We use BERTForSequenceClassification for this, but have a problem with truncation. The average number of tokens for these text documents is 28.000(!), and with a sequence length of 512, there are obviously a huge amount of tokens that are dropped.

Our question is the truncation strategy. We set parameter truncation=True when initializing the BertTokenizer. Will the truncation just keep the 512 first tokens with this strategy, or will it keep the 512 tokens with the highest weights/WordPiece “score”. In other words, if the tokenizer strategy was e.g. TF-IDF, would the truncation process keep the top-512 TF-IDF scoring tokens or just the 512 first tokens. We don’t fully understand how WordPiece gives weights/scores to tokens and if these “scores” are used in truncation.

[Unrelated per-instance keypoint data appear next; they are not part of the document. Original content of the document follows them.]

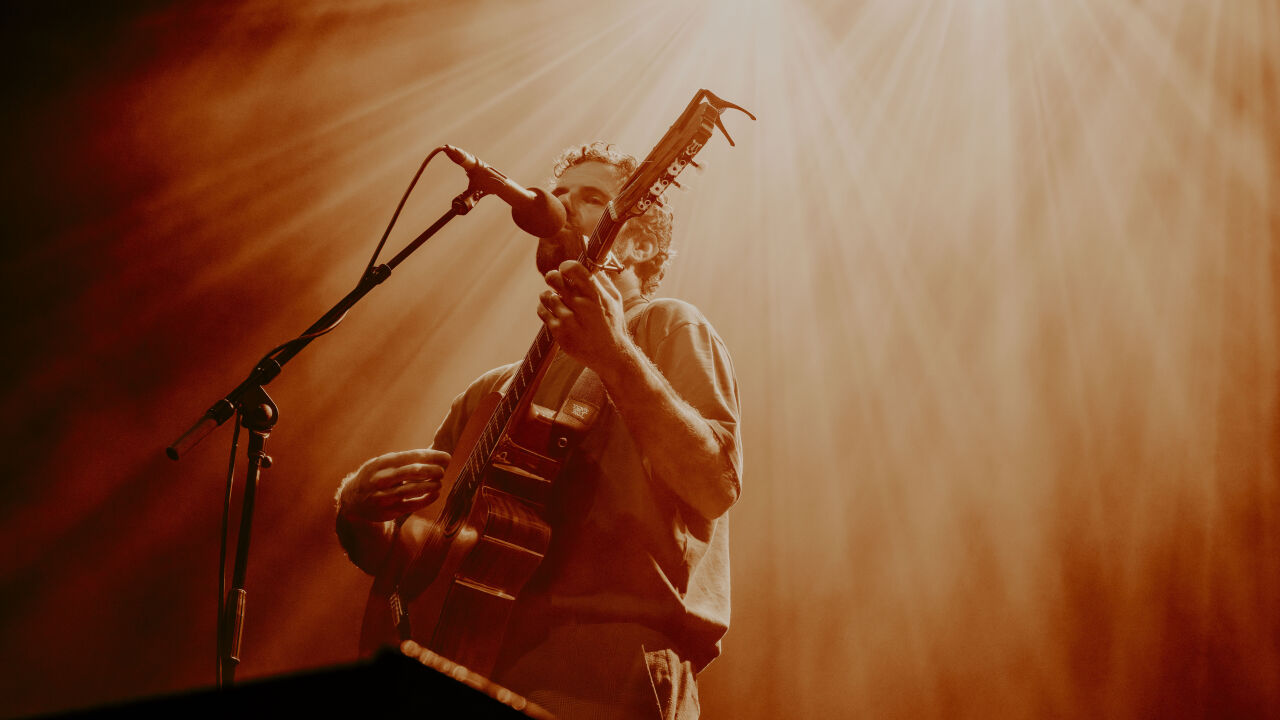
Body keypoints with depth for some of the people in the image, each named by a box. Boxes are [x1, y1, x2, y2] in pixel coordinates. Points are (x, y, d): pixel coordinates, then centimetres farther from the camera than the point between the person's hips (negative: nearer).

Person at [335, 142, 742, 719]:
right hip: (482, 662, 6)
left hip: (605, 670, -6)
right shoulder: (491, 392, 24)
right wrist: (357, 509, 2)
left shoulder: (664, 327, 8)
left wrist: (616, 355, -22)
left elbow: (716, 486, -11)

Hi @eirikdahlen, from the docs one sees that truncation=True is equivalent to the longest_first strategy which just truncates all tokens beyond the maximum context size of the model (e.g. 512 for BERT-base).

The other strategies are only_first and only_second which refer to whether one should apply the truncation exclusively on the first or second set of inputs, e.g. if you’re doing something like entailment where the inputs are a premise and hypothesis.

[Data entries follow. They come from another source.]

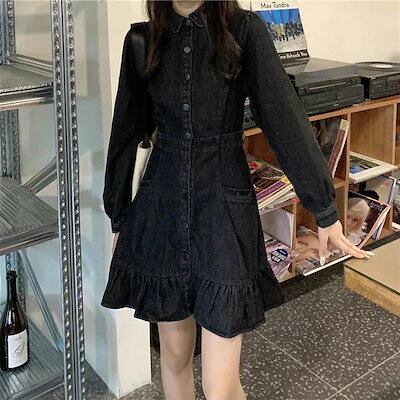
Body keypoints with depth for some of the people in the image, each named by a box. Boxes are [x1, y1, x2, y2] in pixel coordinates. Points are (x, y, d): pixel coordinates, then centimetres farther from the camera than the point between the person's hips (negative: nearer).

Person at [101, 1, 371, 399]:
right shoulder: (141, 39, 2)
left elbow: (285, 116, -8)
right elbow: (127, 131, 8)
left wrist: (323, 208, -6)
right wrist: (119, 218, 14)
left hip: (224, 210, -2)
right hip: (160, 211, 3)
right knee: (173, 352, 17)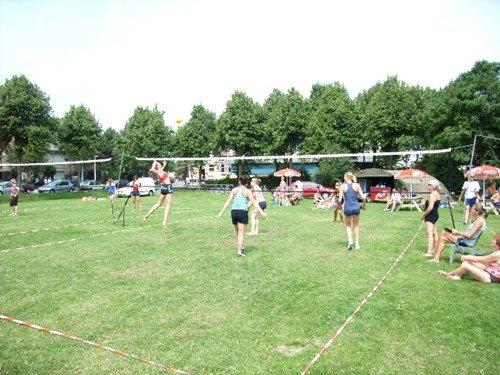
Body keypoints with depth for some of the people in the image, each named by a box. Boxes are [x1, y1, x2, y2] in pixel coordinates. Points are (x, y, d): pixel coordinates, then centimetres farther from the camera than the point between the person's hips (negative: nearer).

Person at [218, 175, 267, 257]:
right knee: (241, 233, -1)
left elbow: (228, 201, 6)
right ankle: (239, 251, -8)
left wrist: (222, 211, 8)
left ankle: (241, 247, 29)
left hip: (234, 211, 4)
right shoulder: (247, 191, -1)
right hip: (243, 212, -4)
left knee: (238, 232, 21)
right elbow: (254, 203, -9)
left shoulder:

Since you’re dealing with long texts, you might want to check out the LongFormer model - it can handle input sequences of 4096 tokens so should be able to capture more context in your use case :slight_smile:

3 Likes

Hi @eirikdahlen,
Wordpiece and tf-idf are different concepts. Wordpiece takes a peice of text and converts it into a sequence of tokens. tf-idf on the other hand, takes a sequence of tokens and converts them into a vector (a fixed size list of numbers).

Most implementations of tf-idf take raw text as input and do the tokenization step implicitly, which is why it "doesn’t feel " like tf-idf takes tokens as input, but it does.

In other words, tf-idf has nothing to do with truncation strategies.

That still leaves you with your original problem, you have 28K tokens in a document but can only input 512, that’s a lot of data loss…

The strategy to use here depends on your end goals with the model. Since the data comes in the form tweets and is then aggregated, you might benefit from giving up on the aggregation of the tweets and instead inputting individual tweets.
Can you share more about what you are trying to achieve ?
Tal

2 Likes

Hi @lewtun @talolard ,

Thank you both for your thorough replies, it is greatly appreciated.
We will check out Longformer! Hopefully, BigBird will be available through Huggingface in the near future as well!

I understand TF-IDF and WordPiece is not the same thing, just “hoped” there was some ranking of tokens involved there. I see now that ranking tokens from a score in WordPiece really doesn’t make that much sense.

We are considering not aggregating the tweets on user-level, our only problem is that our dataset is annotated on user-level (not collected by us), and classification is previously done on users in related research. If we convert it to tweet level, it would require a lot of hours to label these tweets manually or semi-automatic (as there are 10 million tweets).

If you look at the first row of the Wikipedia dataset, it is a very long string: wikipedia · Datasets at Hugging Face

So in a typical use case of tokenizing the input texts, all of the text after max_length will be ignored?

bookcorpus = load_dataset("bookcorpus", split="train")
wiki = load_dataset("wikipedia", "20220301.en", split="train")
wiki = wiki.remove_columns(
    [col for col in wiki.column_names if col != "text"]
)  # only keep the 'text' column

assert bookcorpus.features.type == wiki.features.type
train_dataset = concatenate_datasets([bookcorpus, wiki])


def group_texts(examples):
    tokenized_inputs = tokenizer(
        examples["text"],
        return_special_tokens_mask=True,
        truncation=True,
        max_length=128,
    )
    return tokenized_inputs

train_dataset.set_transform(group_texts)

It seems like it would be better to go through each row in the dataset, apply a segmenter on the text column, and create chunks of text to max_length so that more of the data is being seen by the model.